Garrison Diversion has provided assistance in Sheridan County to enhance recreation facilities in the area. The Hoffer Lake recreation area, located three miles north of McClusky, has been a large beneficiary. Garrison Diversion manages the water levels of the lake by pumping from the McClusky Canal to provide optimal recreational opportunities. The Sheridan County Park Board manages this area. Swimming, fishing and boating can be found at Hoffer Lake.
Jim grew up in Mantador and attended school at NDSU, graduating with a bachelor of
arts in ag economics. For nearly 25 years, Jim worked as the vice president of the First National Bank in McClusky, while farming in his “spare” time. He retired from the bank
several years ago, and the farm hobby turned into the full-time job.
A few years back, Jim became the first Sheridan County resident to irrigate from the McClusky Canal. He is irrigating approximately 270 acres of corn and canola. Jim continues to enjoy farming full-time and works with his two boys on the family farm.
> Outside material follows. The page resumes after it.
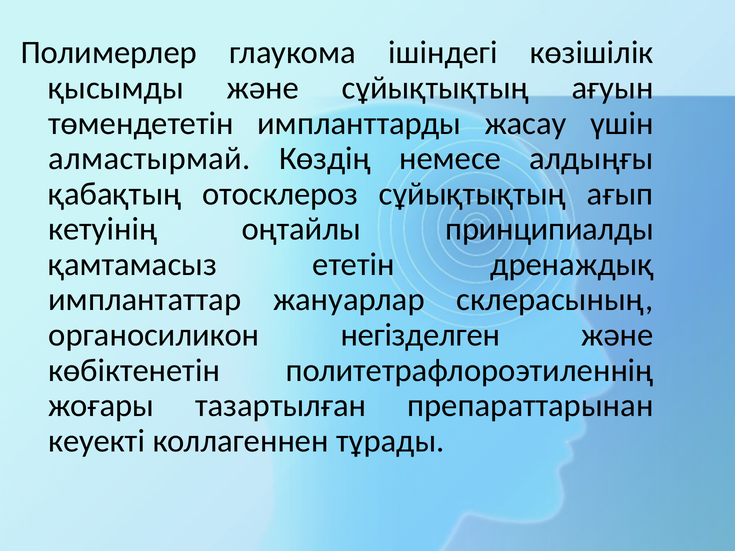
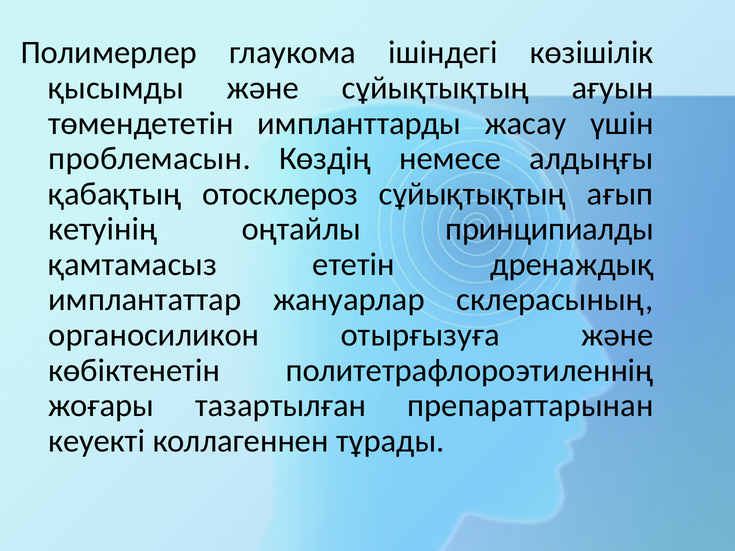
алмастырмай: алмастырмай -> проблемасын
негізделген: негізделген -> отырғызуға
“I’m happy irrigation is taking place from the McClusky Canal,” says Jim. “Though the irrigation is still limited in Sheridan County, being able to utilize the canal for a secondary benefit besides recreation is promising!”
An active citizen, Jim has been a volunteer fireman for more than 30 years, serves as treasurer of the local Dollars for Scholars program, is on the ND Wheat Commission and is also president of Parkview Housing, a nonprofit housing group.
Jim lives in McClusky with his wife, Candace.